While the city has mostly removed coal from its electricity mix, “the mayor’s decision marks an abrupt change of course for the Los Angeles Department of Water and Power (DWP), where top staffers have argued in recent months that the gas plants are critical to keeping the lights on in the city,” the Los Angeles Times reports. “Environmental groups have urged DWP to replace the aging facilities with cleaner alternatives, saying the gas-fired plants need to go because they contribute to climate change and local air pollution.”
California had previously adopted a 2045 deadline to hit 100% carbon-free electricity, and “a slate of environmental groups had argued that investing in the Los Angeles gas plants would be inconsistent with that goal,” the Times adds. “The city is under state orders to shutter 10 gas-fired generating units at those facilities in the coming years because they use ocean water for cooling, which can harm marine life.”
Two of the plants, the Scattergood and Harbor facilities, are in communities with some of the worst pollution in California.

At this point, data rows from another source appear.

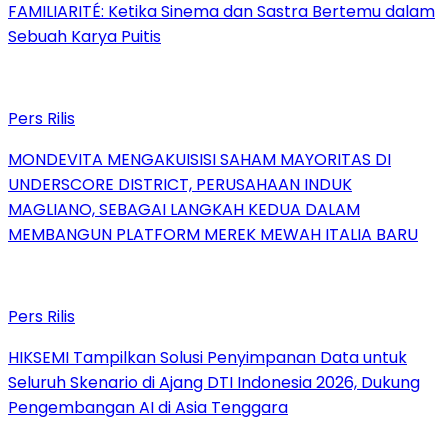
FAMILIARITÉ: Ketika Sinema dan Sastra Bertemu dalam
Sebuah Karya Puitis
Pers Rilis
MONDEVITA MENGAKUISISI SAHAM MAYORITAS DI
UNDERSCORE DISTRICT, PERUSAHAAN INDUK
MAGLIANO, SEBAGAI LANGKAH KEDUA DALAM
MEMBANGUN PLATFORM MEREK MEWAH ITALIA BARU
Pers Rilis
HIKSEMI Tampilkan Solusi Penyimpanan Data untuk
Seluruh Skenario di Ajang DTI Indonesia 2026, Dukung
Pengembangan AI di Asia Tenggara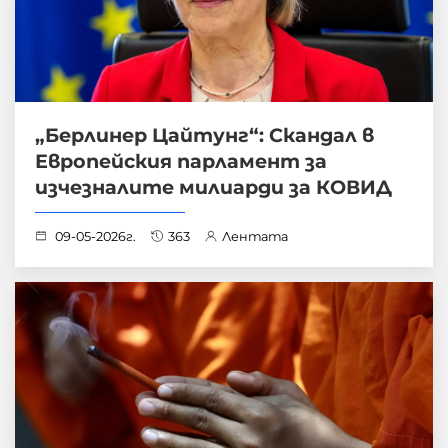
„Берлинер Цайтунг“: Скандал в
Европейския парламент за
изчезналите милиарди за КОВИД
09-05-2026г.
363
Лентата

As recently as December, a team of consultants hired by DWP had suggested rebuilding seven of the 10 gas-fired units and replacing the other three with energy storage, energy efficiency, and solar. That plan would have cost US$3.4 billion, compared to $2.2 billion to rebuild all 10 gas generators. But it ran into opposition from local environmental groups and DWP commissioner Aura Vasquez, a Garcetti appointee.

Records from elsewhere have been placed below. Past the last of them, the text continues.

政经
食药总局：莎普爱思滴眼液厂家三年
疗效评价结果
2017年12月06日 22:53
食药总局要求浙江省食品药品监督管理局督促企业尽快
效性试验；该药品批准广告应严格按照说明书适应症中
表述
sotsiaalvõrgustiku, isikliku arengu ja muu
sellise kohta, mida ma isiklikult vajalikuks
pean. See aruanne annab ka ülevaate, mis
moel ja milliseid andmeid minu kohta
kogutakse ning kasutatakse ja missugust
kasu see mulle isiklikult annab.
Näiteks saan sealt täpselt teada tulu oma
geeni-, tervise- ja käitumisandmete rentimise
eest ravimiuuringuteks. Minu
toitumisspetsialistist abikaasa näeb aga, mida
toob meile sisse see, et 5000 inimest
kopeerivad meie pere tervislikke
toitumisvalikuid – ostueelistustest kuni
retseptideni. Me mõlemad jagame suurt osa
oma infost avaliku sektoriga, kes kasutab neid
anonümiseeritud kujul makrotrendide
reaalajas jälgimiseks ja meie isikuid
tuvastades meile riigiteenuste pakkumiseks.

“We are in uncharted territories. I get it. We are in a new era. We are headed to renewables that some might view as unreliable,” Vasquez said. “I’m trying to figure out how to reinvent the way that we do business.”

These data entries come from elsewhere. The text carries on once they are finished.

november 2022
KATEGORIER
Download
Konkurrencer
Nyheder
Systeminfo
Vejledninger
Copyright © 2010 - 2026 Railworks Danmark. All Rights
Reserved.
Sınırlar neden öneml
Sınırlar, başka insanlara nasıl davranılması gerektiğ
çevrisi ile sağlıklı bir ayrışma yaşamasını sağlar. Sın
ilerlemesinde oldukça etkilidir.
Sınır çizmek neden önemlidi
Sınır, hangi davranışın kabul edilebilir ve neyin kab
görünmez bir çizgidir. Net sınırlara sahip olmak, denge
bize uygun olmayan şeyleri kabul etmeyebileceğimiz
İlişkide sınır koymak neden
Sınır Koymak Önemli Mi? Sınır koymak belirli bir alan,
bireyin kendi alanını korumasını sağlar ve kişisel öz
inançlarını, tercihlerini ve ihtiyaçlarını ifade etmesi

Garcetti’s office concluded LA could comfortably retire the Scattergood plant in 2024 and the Harbor and Haynes plants by 2029 if DWP kept investing in batteries and other clean technologies. “Instead of saying all the reasons why not, get to a reason as to why,” the mayor said.
Food and Water Watch organizer Alexandra Nagy said Garcetti was “showing the rest of the country what a Green New Deal can mean for our communities”.
The Times reports that one of the sharpest critics of the original plan was 93-year-old S. David Freeman, a former DWP general manager who advised U.S. presidents Lyndon Johnson, Richard Nixon, and Jimmy Carter on energy.
“This is public power. You’re the voice of the people,” Freeman said. “And I think that any poll of the people of Los Angeles reveals that they want you to pay real, real good attention to the climate issue, and not be what I would call an ‘intelligent denier,’ which is what you are if you don’t take the actions that the climatologists say we must take.”
Freeman added: “It’s not a question of wanting to or it being convenient. It’s just as important as keeping the lights on and keeping the rates down.”